Goshen College hosted its 24th annual Academic Symposium this Wednesday. The Academic Symposium provides a platform for faculty and students from various backgrounds and departments to showcase their original research and creative works.“The purpose is to celebrate all the different things that students have accomplished,” said Ann Vendrely, vice president of academic affairs and academic dean. “We know that students are doing lots of interesting individual and small group projects.”
This year, GC decided to suspend classes for the day, marking the first time this has been done. When deciding whether to cancel classes, the planning committee will “pay attention to student participation and make sure it’s worthwhile,” according to Venderly.
Keynote speaker Dr. Laura Miller-Graff from Notre Dame kickstarted the event with a lecture titled “Rigor and Right Action: Supporting Human Dignity in Research.” Her talk focused on how people can contemplate human dignity at stages of the research process in order to impact the research in a rigorous and relevant way.
The Queen Singers, a women of color singing group at GC, also took the stage to sing a rendition of “Girl on Fire” by Alicia Keys.
Robert Brenneman, a planning committee member and professor of criminal justice and sociology, said the idea was to show that “symposium day is not just for presenting research.”
“It’s also for presenting the creative arts,” he added. “We’ll have musicians doing things and [some seniors] presenting their recital pieces.”
After the Queen Singers’ performance, Vendrely transitioned into recognizing faculty who were promoted or published in the last year.
A reception followed before faculty, students and community members attended their first student presentations, which began at 10 a.m. with the last session ending mid-afternoon.
The symposium’s schedule currently lists over 100 students presenting topics ranging from gender roles to robot demonstrations. According to Vendrely, more students are now presenting since the symposium’s beginning.
When speaking about the importance of the event, Brenneman said, “Ideas matter, research matters, it matters that we do it well. It’s important for students, especially seniors, to have the opportunity to share what they’ve learned.”
Robert Sanders, a senior sports management major, shared research from his senior capstone project, “The essence of servant leadership.”
Sanders said his research focuses on “maximizing our possibilities to produce servant leaders” through belonging, identity and compassion, with a specific focus on better understanding and improving athletics at GC. “I’m passionate about servant leadership and believe our college athletic department could greatly improve if we continue to rally around a better understanding of servant leadership,” he added.
Sanders also said the Academic Symposium is a “great starting ground” for fitting his research into his future goals. He plans to pursue nonprofit work, having already founded his own nonprofit organization with servant leadership as the foundation.
Olivia Koop, a senior biochemistry major, delivered two presentations. Her first study examined how patriarchal structures and gender roles impact the lives of Indian women in India and the United States, despite the migration of Indian families to the country.

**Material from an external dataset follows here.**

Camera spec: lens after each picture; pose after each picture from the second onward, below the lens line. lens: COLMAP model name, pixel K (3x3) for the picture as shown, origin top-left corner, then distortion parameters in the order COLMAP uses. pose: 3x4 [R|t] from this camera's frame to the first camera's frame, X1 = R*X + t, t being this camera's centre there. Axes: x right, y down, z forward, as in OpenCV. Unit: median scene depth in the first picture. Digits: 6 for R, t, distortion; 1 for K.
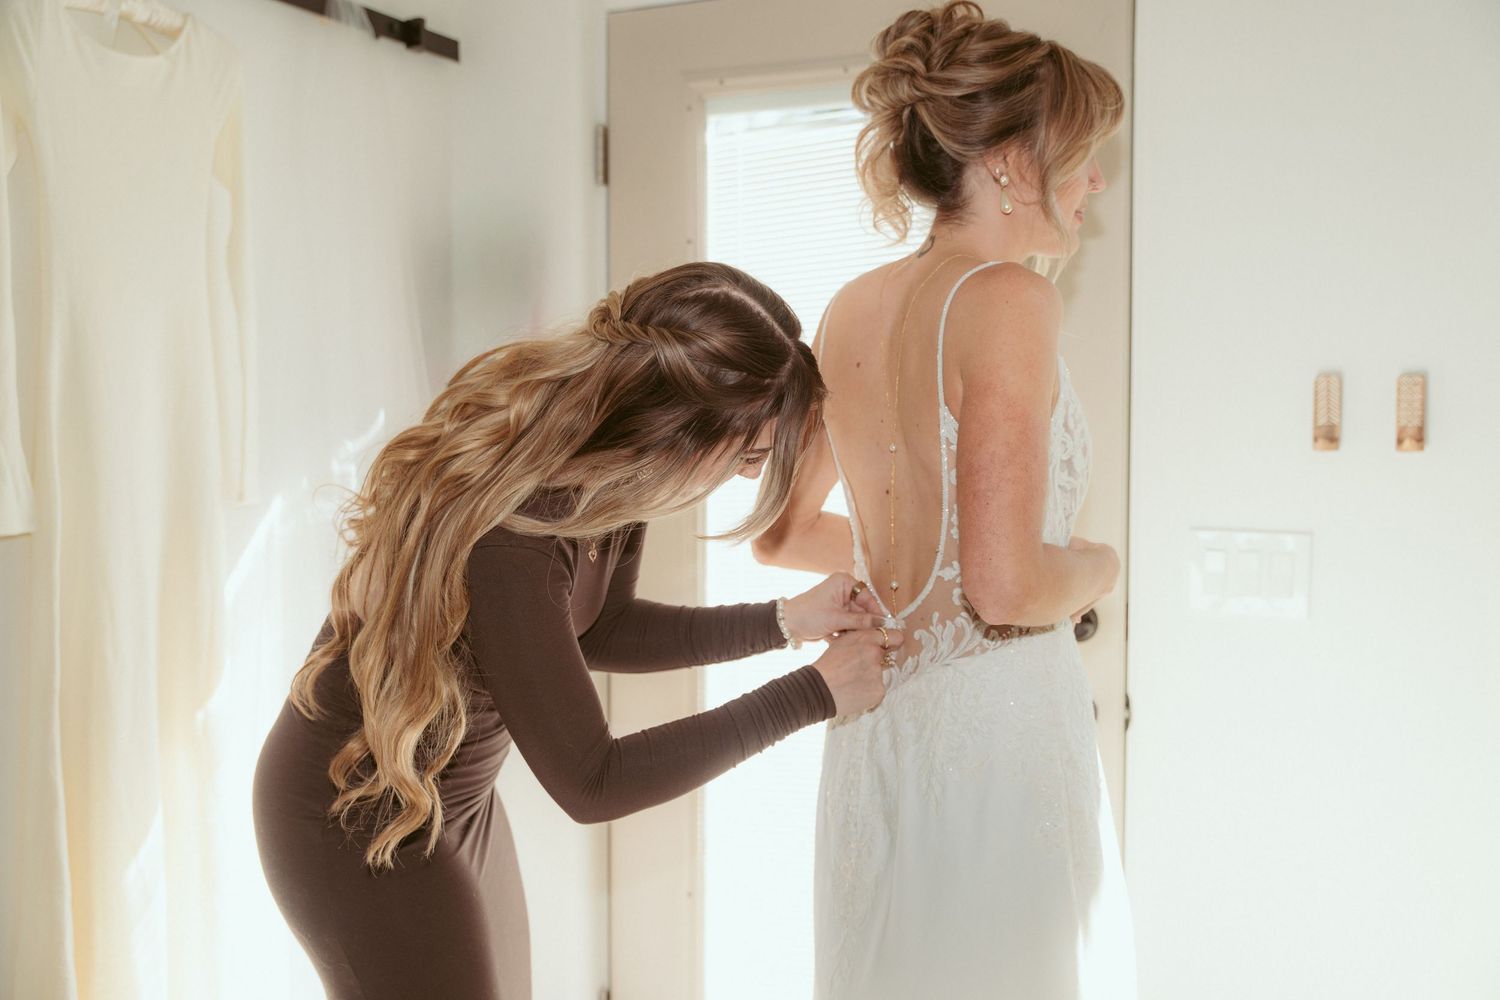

For the second session, she and other students involved in the chemistry department “synthesized proteins that have potential to be antibiotics.”
“I think the symposium is really cool because you can learn about … different projects and research outside your own,” Koop said. “It [also] feels good to be able to share my research that I’ve invested so much time into.”
Venderly emphasized the importance of recognizing the accomplishments of others and what people can gain by celebrating them.
“I think some of the things that students are doing are really amazing,” she said. “For them to see each other and be inspired by it, I think that’s important.”
Sanders encourages other students interested in pursuing research or presenting at future symposiums to do so.
“Find something you’re passionate about and take the first steps in that direction,” he said. “Enjoy the research and know the greater purpose attached to what you’re presenting.”